** SUPPLIED INFORMATION **
———
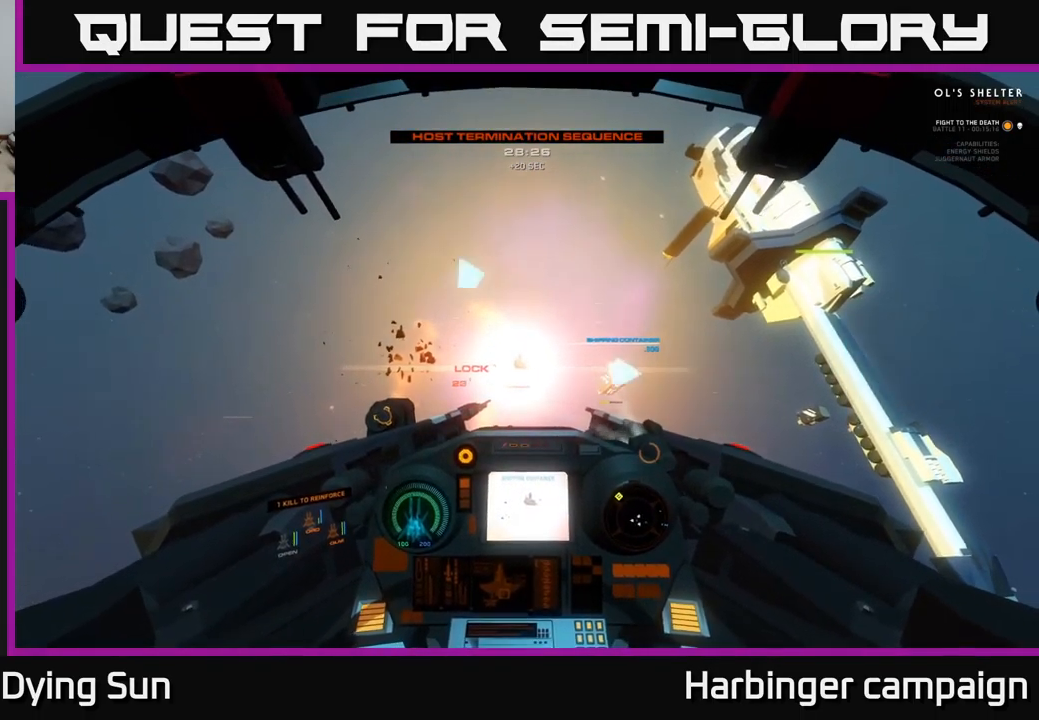
{"buttons": ["R2"], "left_stick": "center", "right_stick": "right", "events": [[17, "R1", "up"], [117, "right_stick", "left"], [167, "L2", "down"], [233, "right_stick", "center"], [250, "R2", "down"], [317, "R2", "up"], [417, "L2", "up"], [417, "right_stick", "right"], [500, "R2", "down"]]}
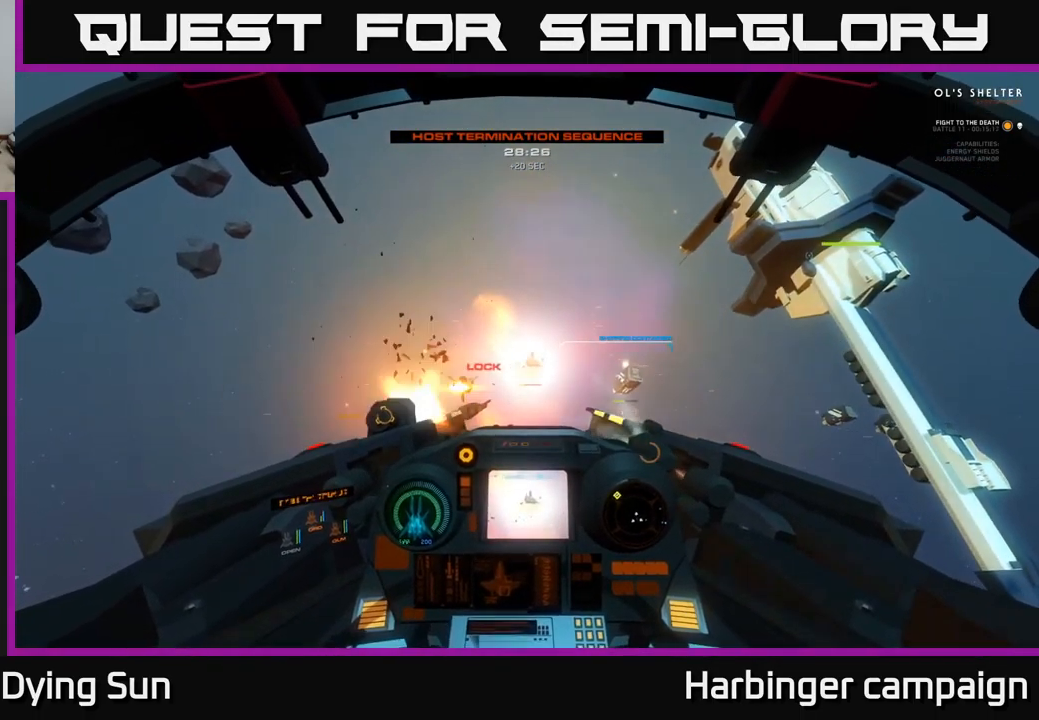
{"buttons": ["L2", "R2"], "left_stick": "center", "right_stick": "center", "events": [[17, "right_stick", "center"], [83, "R2", "up"], [199, "R2", "down"], [333, "R2", "up"], [449, "R2", "down"], [499, "L2", "down"]]}
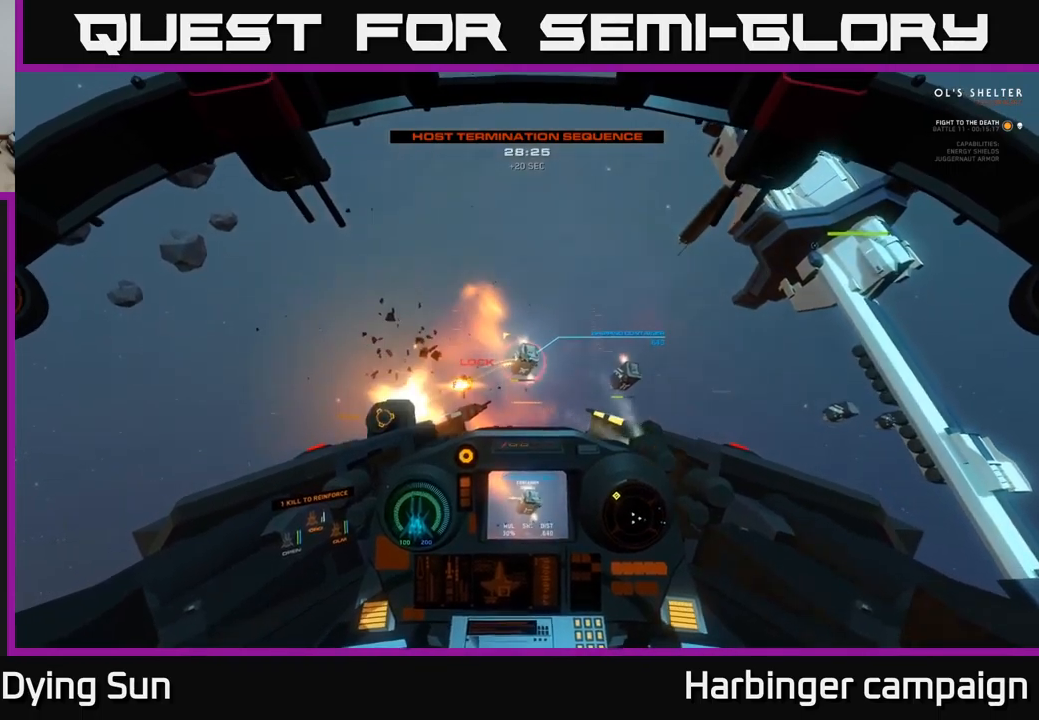
{"buttons": ["R2"], "left_stick": "center", "right_stick": "center", "events": [[67, "R2", "up"], [100, "L2", "up"], [183, "R2", "down"], [217, "right_stick", "up-left"], [300, "right_stick", "center"], [333, "R2", "up"], [433, "R2", "down"]]}
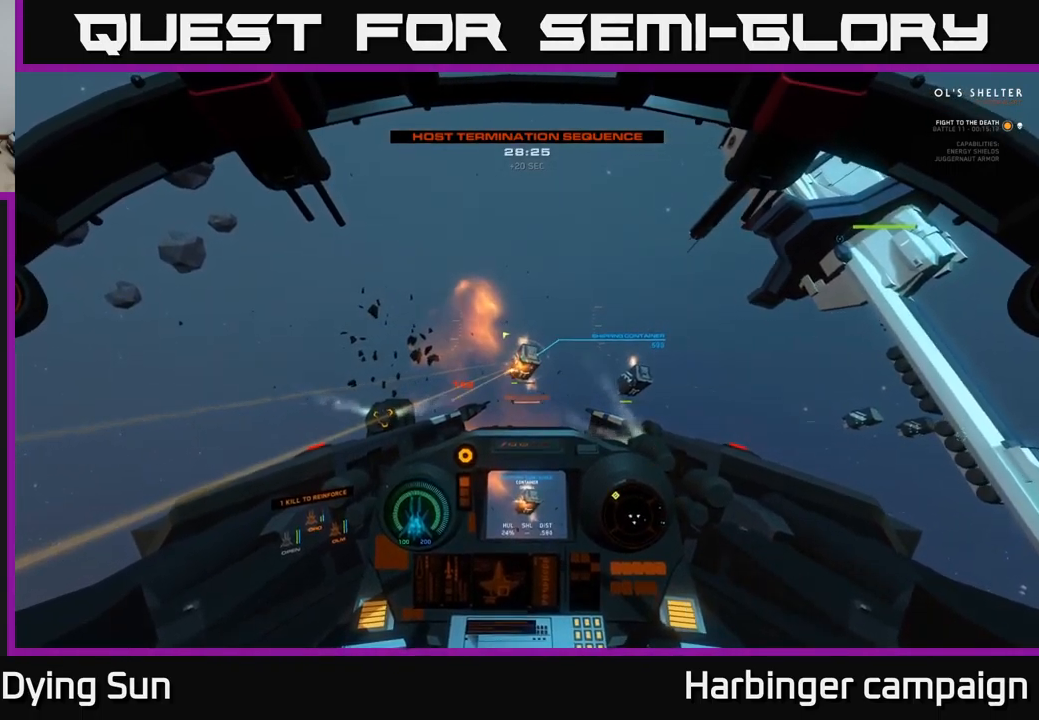
{"buttons": [], "left_stick": "center", "right_stick": "down-right", "events": [[67, "R2", "up"], [183, "R2", "down"], [250, "left_stick", "down"], [317, "R2", "up"], [433, "right_stick", "down-right"], [450, "left_stick", "center"]]}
———
** DESCRIPTION OF THE TASK **
Copy all the lines of data exactly as they appear, dropping any images.

** ANSWER AREA **
{"buttons": ["R2"], "left_stick": "center", "right_stick": "right", "events": [[17, "R1", "up"], [117, "right_stick", "left"], [167, "L2", "down"], [233, "right_stick", "center"], [250, "R2", "down"], [317, "R2", "up"], [417, "L2", "up"], [417, "right_stick", "right"], [500, "R2", "down"]]}
{"buttons": ["L2", "R2"], "left_stick": "center", "right_stick": "center", "events": [[17, "right_stick", "center"], [83, "R2", "up"], [199, "R2", "down"], [333, "R2", "up"], [449, "R2", "down"], [499, "L2", "down"]]}
{"buttons": ["R2"], "left_stick": "center", "right_stick": "center", "events": [[67, "R2", "up"], [100, "L2", "up"], [183, "R2", "down"], [217, "right_stick", "up-left"], [300, "right_stick", "center"], [333, "R2", "up"], [433, "R2", "down"]]}
{"buttons": [], "left_stick": "center", "right_stick": "down-right", "events": [[67, "R2", "up"], [183, "R2", "down"], [250, "left_stick", "down"], [317, "R2", "up"], [433, "right_stick", "down-right"], [450, "left_stick", "center"]]}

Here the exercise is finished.